Croatian cell and molecular biologist

Jadranka Lončarek is a Croatian cell and molecular biologist researching the molecular mechanism of centrosome biogenesis and their function, with particular attention on numerical control of centrosome formation in non-transformed and cancerous human cells.

== Education ==
Lončarek earned a Ph.D. in cell and molecular biology at the Faculty of Science, University of Zagreb. Her dissertation in 2002 was titled The expression of the urokinase plasminogen activator gene in bladder carcinoma cell lines. Her doctoral advisor was Jasna Sorić.

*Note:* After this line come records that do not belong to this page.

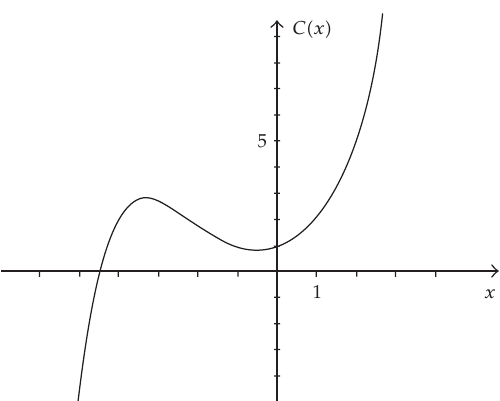
Figure 4: Graph of the Cantor function C for real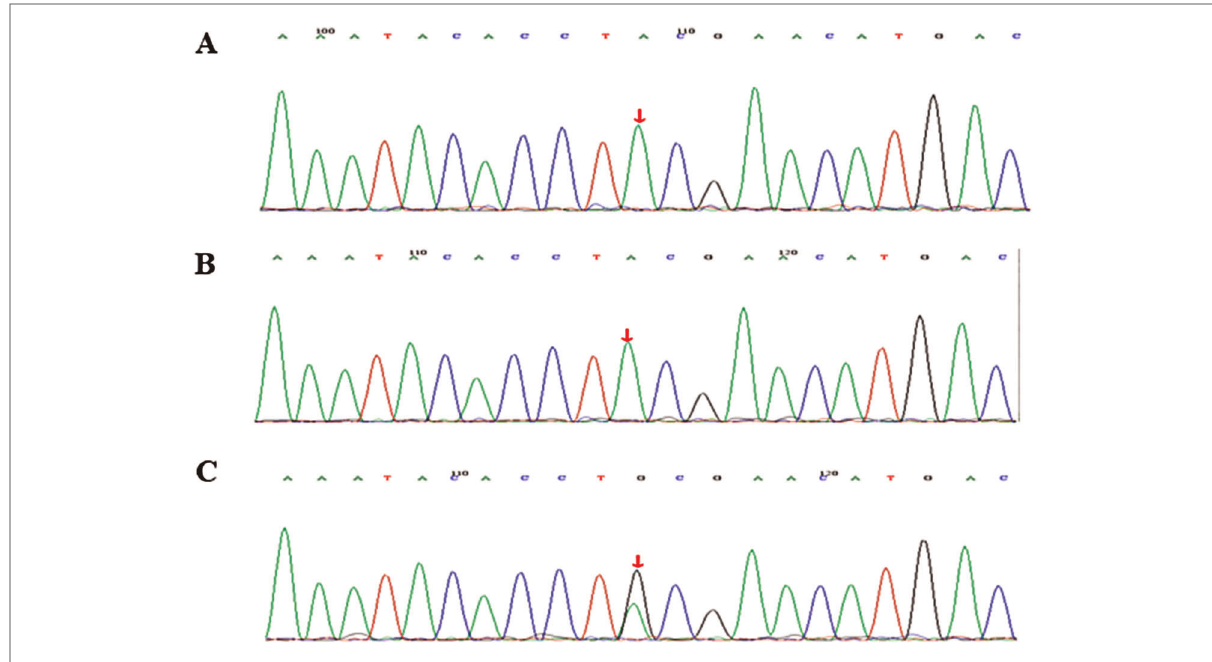
FIGURE 1 Molecular characterization of a family with STAT1 gain-of-function mutation. Sequence chromatogram showing a missense variant c.866A>G, p.Y289C. The variant was heterozygous in the proband ( C ). Sanger sequencing results of his father ( A ) and mother ( B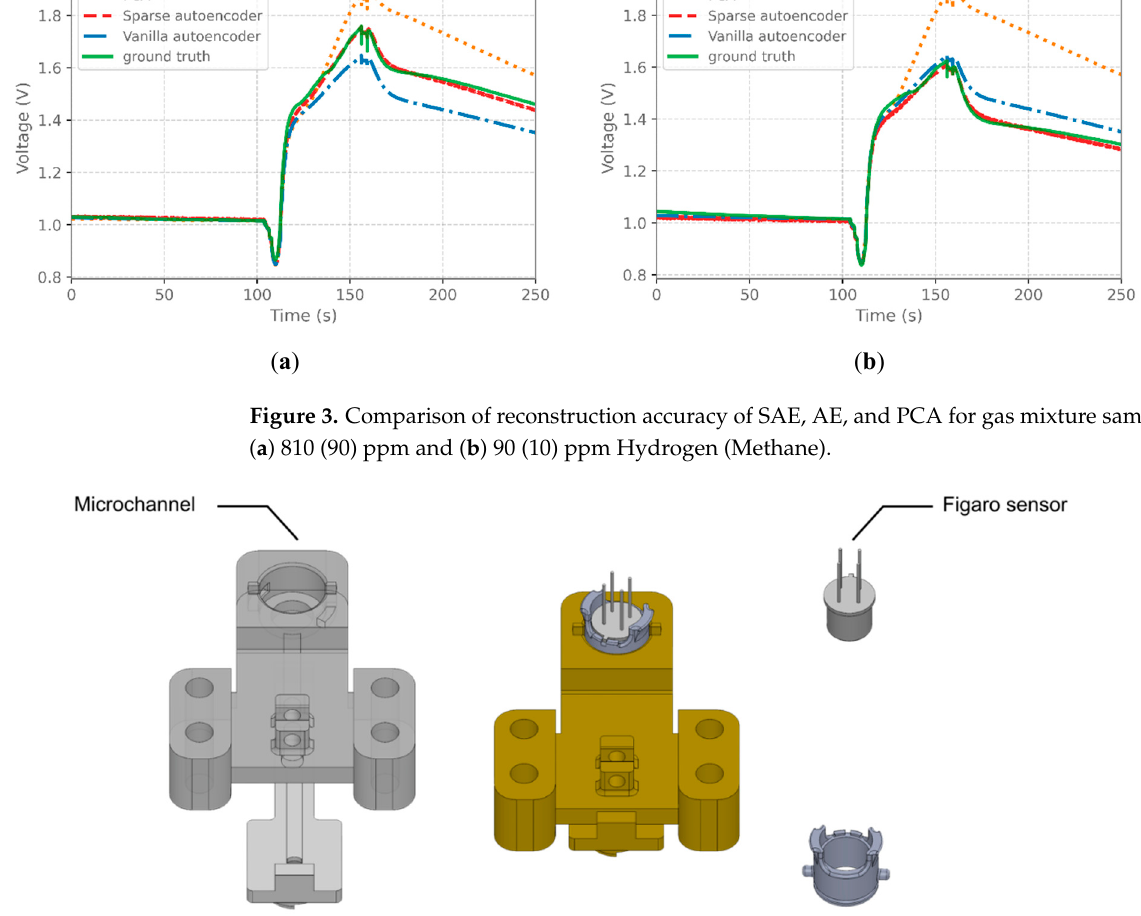
Figure 2. The schematic diagram of the automated experimental setup, designed and built for sam- ple generation and data collection.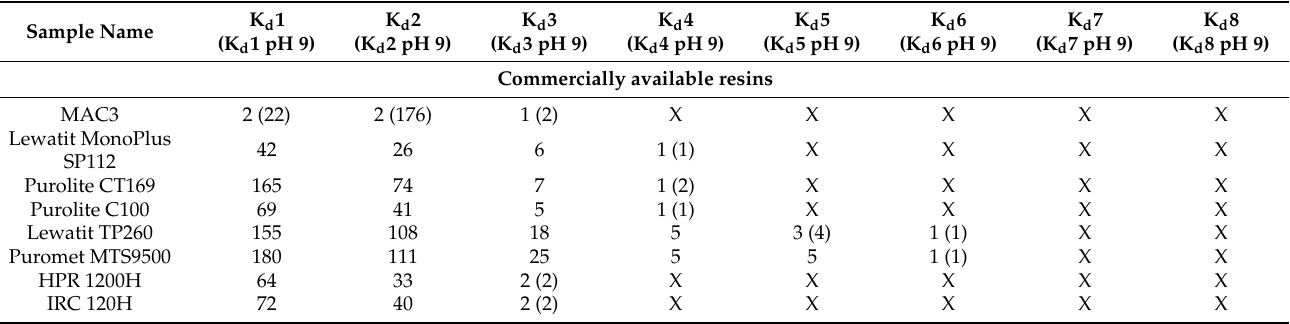
Table 2. Influence of brine composition on the distribution coefficients (K d ) of lithium ions—results from a multi-stage screening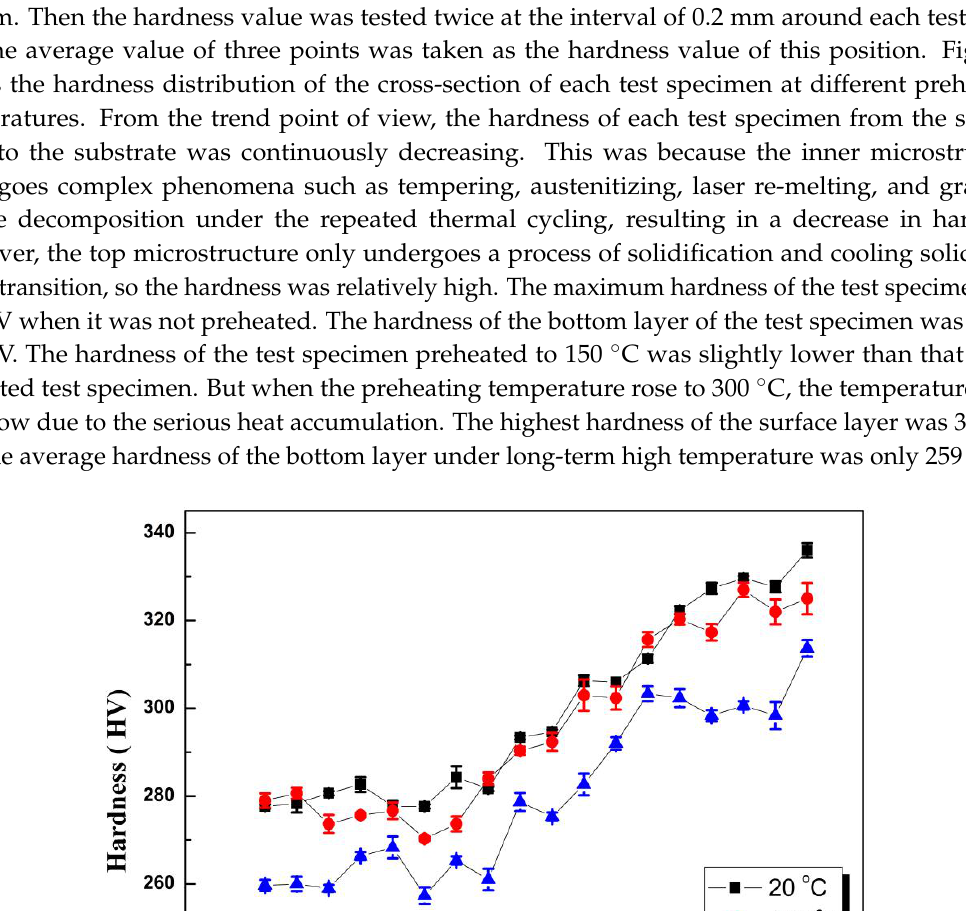
Figure 4. Hardness of different preheating temperature.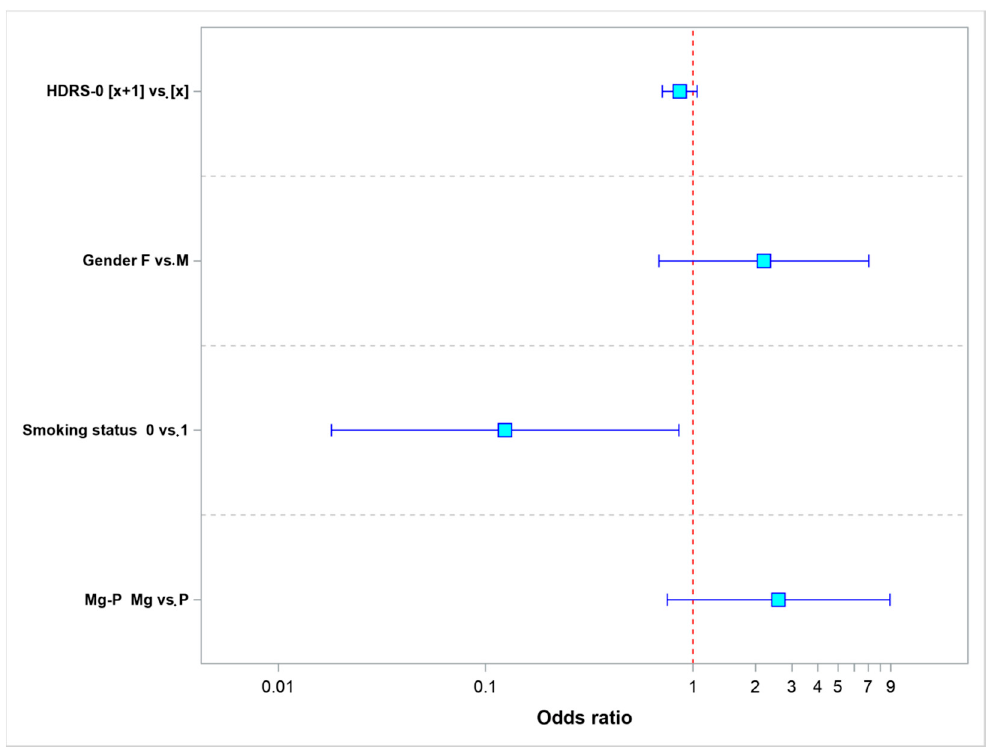
Figure 4. Odds ratio values for treatment efficacy.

She completed postdoctoral research in the laboratory of Alexey Khodjakov at the Wadsworth Center, where she studied the mechanisms of centriole duplication and mitotic spindle formation.

== Career and research ==
Lončarek joined the National Institutes of Health in 2011 as a Stadtman investigator at the National Cancer Institute. She studies the centrosome cycle in proliferating cells and is head of the Centrosome Biology Section of the Cancer Innovation Laboratory. Lončarek received tenure from NIH in 2020.

Lončarek researches the molecular mechanism of centrosome biogenesis and their function. She studies the architecture and cellular processes associated with their activity. Lončarek aims to unravel the cellular regulatory pathways that control a centrosome number in normal and pathological conditions such as human tumors. Her laboratory uses biochemical and genetic approaches and combines them with conventional and super resolution microscopy and electron microscopy.